Given records:
= = =

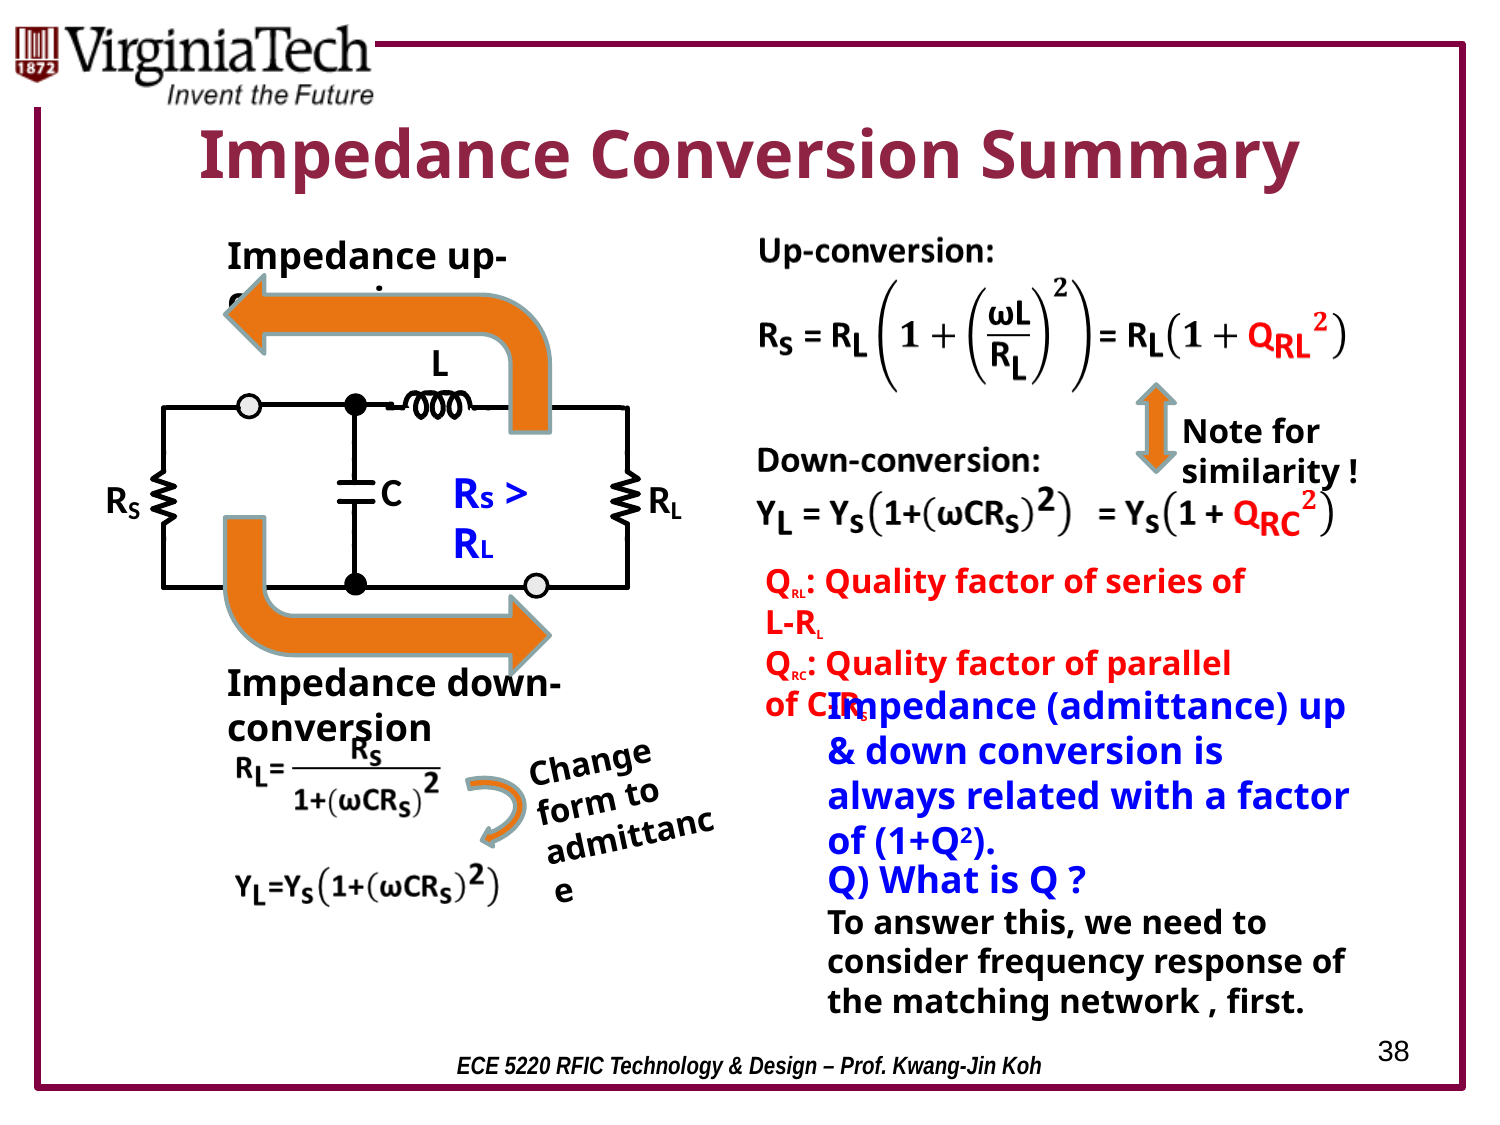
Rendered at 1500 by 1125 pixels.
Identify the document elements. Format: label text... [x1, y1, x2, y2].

= = =

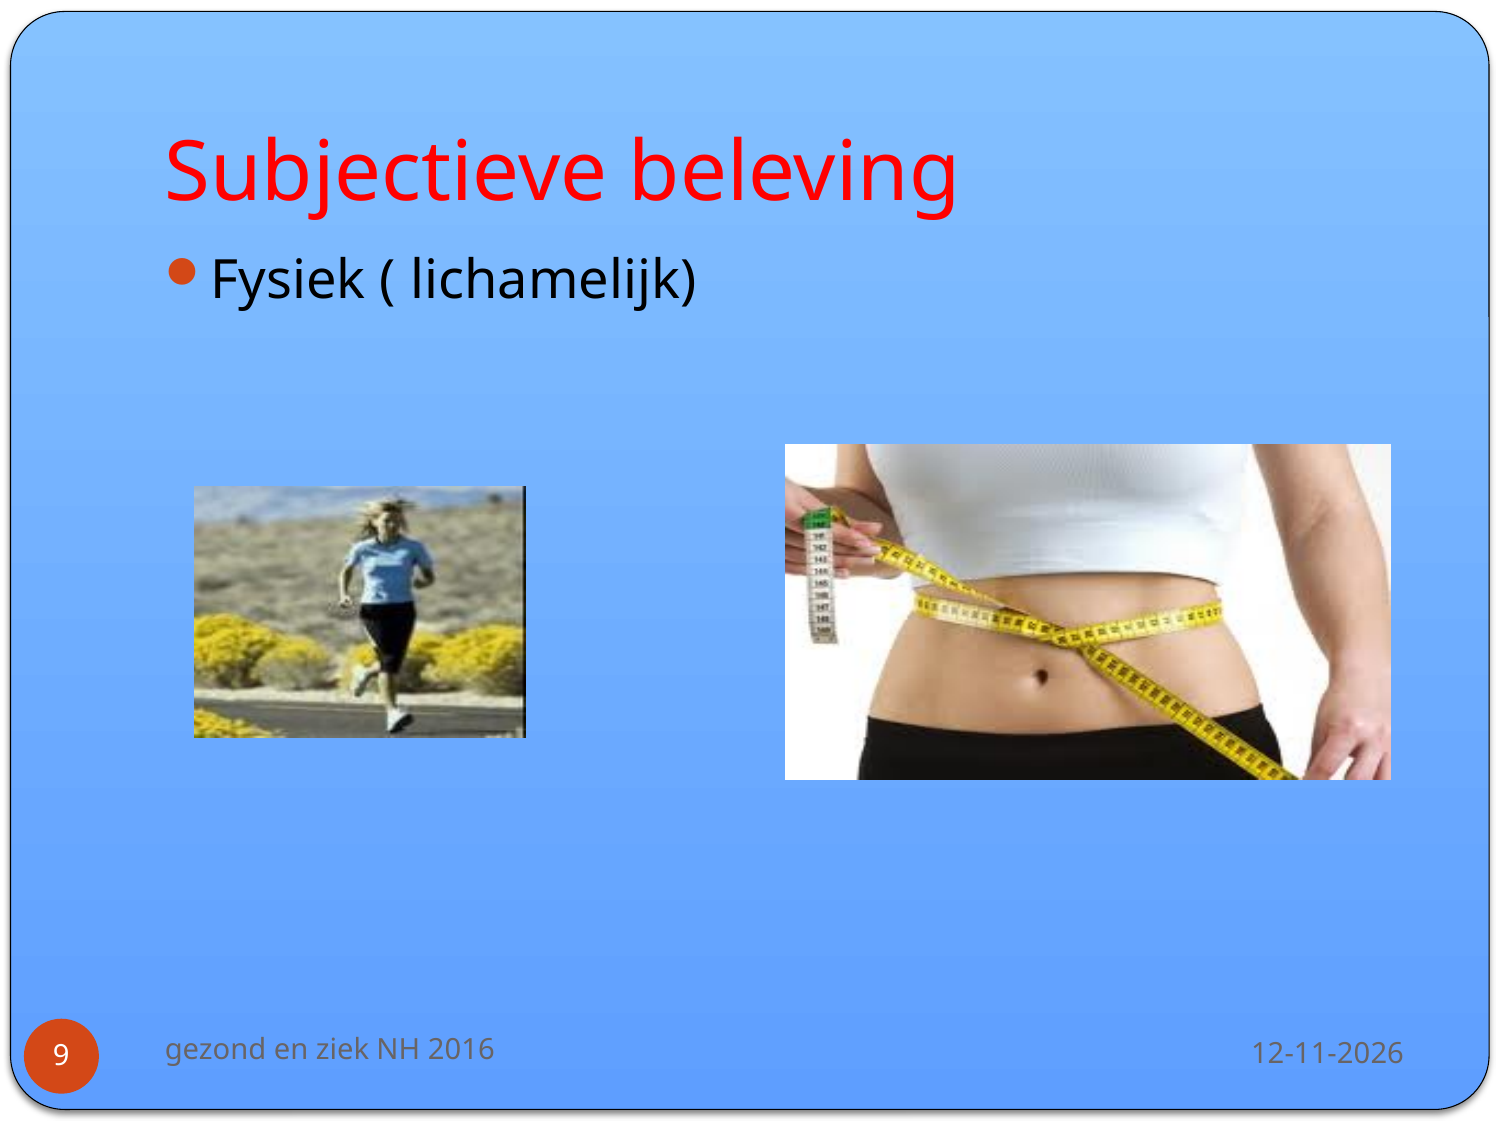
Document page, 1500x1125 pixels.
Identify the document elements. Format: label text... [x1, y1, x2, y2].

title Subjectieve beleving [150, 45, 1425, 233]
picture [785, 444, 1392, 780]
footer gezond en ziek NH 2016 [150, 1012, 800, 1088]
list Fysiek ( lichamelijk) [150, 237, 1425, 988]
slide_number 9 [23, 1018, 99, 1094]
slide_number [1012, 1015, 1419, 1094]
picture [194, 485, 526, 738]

= = =

Brief: List all lines in the material containing the string "pixels".

Task solution:
Rendered at 1500 by 1125 pixels.
Document page, 1500x1125 pixels.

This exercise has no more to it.